Air Force begins field work to investigate PFAS at former Reese AFB

  • Published
  • By Malcolm McClendon
  • Air Force Installation and Mission Support Center Public Affairs

The Air Force Civil Engineer Center began investigative field work in June, for per-and polyfluoroalkyl substances (PFAS) around the former Reese Air Force Base, near Lubbock, Texas.

“These investigations take us one step closer to fully understanding the nature and extent of contamination and helps us prepare for actions we may need to take,” said Stephen TerMaath, Chief of the Air Force’s Base Realignment and Closure Program Management Division. “This is part of our commitment to protecting human health and drinking water supplies on and around all of our bases affected by our former Air Force activities.”

From 1970 until the base closure, Reese, like other Air Force bases with flying missions, trained Air Force firefighters to extinguish aircraft fires to save lives and property using aqueous film forming foam containing PFAS. Repeated use and discharge of the foam led to the contaminants seeping into the groundwater there.

“We didn’t do this in neglect or violation of environmental laws; for a lot of years we all understood this to be a safe product and used it in accordance with the manufacturer’s instructions,” said TerMaath. “Now with the TCEQ’s issuance of Protective Concentration Levels for 16 PFAS chemicals, the Air Force is taking aggressive measures to ensure the community has safe drinking water and find long-term solutions to the contamination.”

Over the next six weeks AFCEC will install 25 monitoring wells in a 12 square mile area downgradient of the former base, which will provide a better understanding of source areas and migration patterns of PFAS contamination in groundwater. Residents in the area will likely see drilling rigs working near area roadways.

These investigations are part of the PFAS Affected Property Assessment investigation, required by the Resource Conservation and Recovery Act (RCRA) Permit and Compliance Plan issued to the Air Force by the Texas Commission on Environmental Quality.

“We have been working very hard with our regulatory agencies to identify and resolve any impacts we might have had here,” said BRAC program manager, Paul Carroll. “The installation of monitoring wells is a crucial step in the investigative process, which ensures nothing is missed and we can effectively move to the next step.”

The information gathered will help AFCEC determine data requirements for additional monitoring, which will see the installation of more wells to expand the mapping of PFAS chemicals in groundwater, as well as collection of soil, sediment and surface water samples. Then the combined data will be consolidated in an Affected Property Assessment report (APAR).

“This is the report we’ll submit to TCEQ and with further collaboration we’ll develop a solid plan to address the PFAS contamination here,” said Carroll. “We’ve been successful with previous remediation efforts at Reese, such as the cleanup of the three-mile long Trichloroethene plume completed in 2017. And we’re going to continue working hard with the community and state regulators to make sure we’re successful again.”

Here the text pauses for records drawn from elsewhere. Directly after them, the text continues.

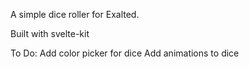 A simple dice roller for Exalted.

Built with svelte-kit

To Do:
Add color picker for dice
Add animations to dice
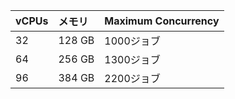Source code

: | vCPUs | メモリ    | Maximum Concurrency |
|:----- |:------ |:------------------- |
| 32    | 128 GB | 1000ジョブ             |
| 64    | 256 GB | 1300ジョブ             |
| 96    | 384 GB | 2200ジョブ             |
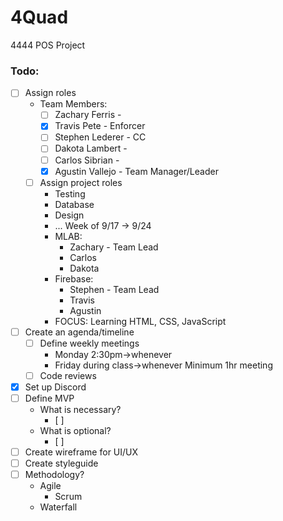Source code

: # 4Quad
4444 POS Project

### Todo:
- [ ] Assign roles
  - Team Members:
    - [ ] Zachary Ferris  - 
    - [x] Travis Pete     - Enforcer
    - [ ] Stephen Lederer - CC
    - [ ] Dakota Lambert  - 
    - [ ] Carlos Sibrian  - 
    - [x] Agustin Vallejo - Team Manager/Leader
  - [ ] Assign project roles
    - Testing
    - Database
    - Design
    - ...
    Week of 9/17 -> 9/24
    - MLAB:
      - Zachary - Team Lead
      - Carlos
      - Dakota
    - Firebase:
      - Stephen - Team Lead
      - Travis
      - Agustin
    - FOCUS:
      Learning HTML, CSS, JavaScript
- [ ] Create an agenda/timeline
  - [ ] Define weekly meetings
    - Monday 2:30pm->whenever
    - Friday during class->whenever
    Minimum 1hr meeting
  - [ ] Code reviews
- [x] Set up Discord
- [ ] Define MVP
  - What is necessary?
    - [ ] 
  - What is optional?
    - [ ] 
- [ ] Create wireframe for UI/UX
- [ ] Create styleguide
- [ ] Methodology?
    - Agile
      - Scrum
    - Waterfall
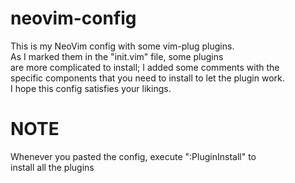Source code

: # neovim-config
This is my NeoVim config with some vim-plug plugins. <br>
As I marked them in the "init.vim" file, some plugins <br>
are more complicated to install; I added some comments with the <br>
specific components that you need to install to let the plugin work. <br>
I hope this config satisfies your likings.

# NOTE
Whenever you pasted the config, execute ":PluginInstall" to <br>
install all the plugins

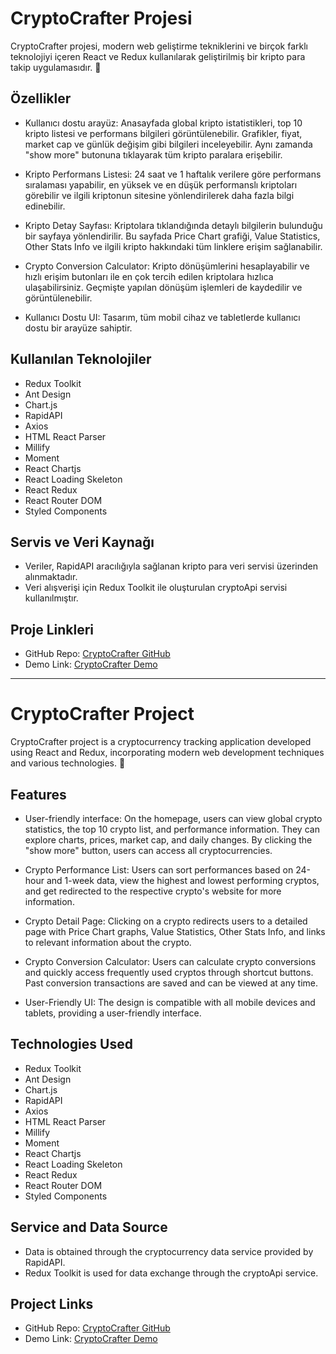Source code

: # CryptoCrafter Projesi

CryptoCrafter projesi, modern web geliştirme tekniklerini ve birçok farklı teknolojiyi içeren React ve Redux kullanılarak geliştirilmiş bir kripto para takip uygulamasıdır. 🎉

## Özellikler

- Kullanıcı dostu arayüz: Anasayfada global kripto istatistikleri, top 10 kripto listesi ve performans bilgileri görüntülenebilir. Grafikler, fiyat, market cap ve günlük değişim gibi bilgileri inceleyebilir. Aynı zamanda "show more" butonuna tıklayarak tüm kripto paralara erişebilir.

- Kripto Performans Listesi: 24 saat ve 1 haftalık verilere göre performans sıralaması yapabilir, en yüksek ve en düşük performanslı kriptoları görebilir ve ilgili kriptonun sitesine yönlendirilerek daha fazla bilgi edinebilir.

- Kripto Detay Sayfası: Kriptolara tıklandığında detaylı bilgilerin bulunduğu bir sayfaya yönlendirilir. Bu sayfada Price Chart grafiği, Value Statistics, Other Stats Info ve ilgili kripto hakkındaki tüm linklere erişim sağlanabilir.

- Crypto Conversion Calculator: Kripto dönüşümlerini hesaplayabilir ve hızlı erişim butonları ile en çok tercih edilen kriptolara hızlıca ulaşabilirsiniz. Geçmişte yapılan dönüşüm işlemleri de kaydedilir ve görüntülenebilir.

- Kullanıcı Dostu UI: Tasarım, tüm mobil cihaz ve tabletlerde kullanıcı dostu bir arayüze sahiptir.

## Kullanılan Teknolojiler

- Redux Toolkit
- Ant Design
- Chart.js
- RapidAPI
- Axios
- HTML React Parser
- Millify
- Moment
- React Chartjs
- React Loading Skeleton
- React Redux
- React Router DOM
- Styled Components

## Servis ve Veri Kaynağı

- Veriler, RapidAPI aracılığıyla sağlanan kripto para veri servisi üzerinden alınmaktadır.
- Veri alışverişi için Redux Toolkit ile oluşturulan cryptoApi servisi kullanılmıştır.

## Proje Linkleri

- GitHub Repo: [CryptoCrafter GitHub](https://lnkd.in/d-7dxfyi)
- Demo Link: [CryptoCrafter Demo](https://lnkd.in/dWkfxhtk)

-----------------------------------------------------------------------------------------------------------------------------------------------------------------------------------------------------------------------------------------------------------------------------

# CryptoCrafter Project

CryptoCrafter project is a cryptocurrency tracking application developed using React and Redux, incorporating modern web development techniques and various technologies. 🎉

## Features

- User-friendly interface: On the homepage, users can view global crypto statistics, the top 10 crypto list, and performance information. They can explore charts, prices, market cap, and daily changes. By clicking the "show more" button, users can access all cryptocurrencies.

- Crypto Performance List: Users can sort performances based on 24-hour and 1-week data, view the highest and lowest performing cryptos, and get redirected to the respective crypto's website for more information.

- Crypto Detail Page: Clicking on a crypto redirects users to a detailed page with Price Chart graphs, Value Statistics, Other Stats Info, and links to relevant information about the crypto.

- Crypto Conversion Calculator: Users can calculate crypto conversions and quickly access frequently used cryptos through shortcut buttons. Past conversion transactions are saved and can be viewed at any time.

- User-Friendly UI: The design is compatible with all mobile devices and tablets, providing a user-friendly interface.

## Technologies Used

- Redux Toolkit
- Ant Design
- Chart.js
- RapidAPI
- Axios
- HTML React Parser
- Millify
- Moment
- React Chartjs
- React Loading Skeleton
- React Redux
- React Router DOM
- Styled Components

## Service and Data Source

- Data is obtained through the cryptocurrency data service provided by RapidAPI.
- Redux Toolkit is used for data exchange through the cryptoApi service.

## Project Links

- GitHub Repo: [CryptoCrafter GitHub](https://lnkd.in/d-7dxfyi)
- Demo Link: [CryptoCrafter Demo](https://lnkd.in/dWkfxhtk)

Throughout these investigations AFCEC will continue to ensure residents have access to safe drinking water under the EPA’s Lifetime Health Advisory and TCEQ’s Protective Concentration Levels for PFAS, Carroll added.

To date, the Air Force has sampled more than 500 drinking water wells for PFAS and installed 220 whole-house drinking water treatment systems on affected wells on and around the former base.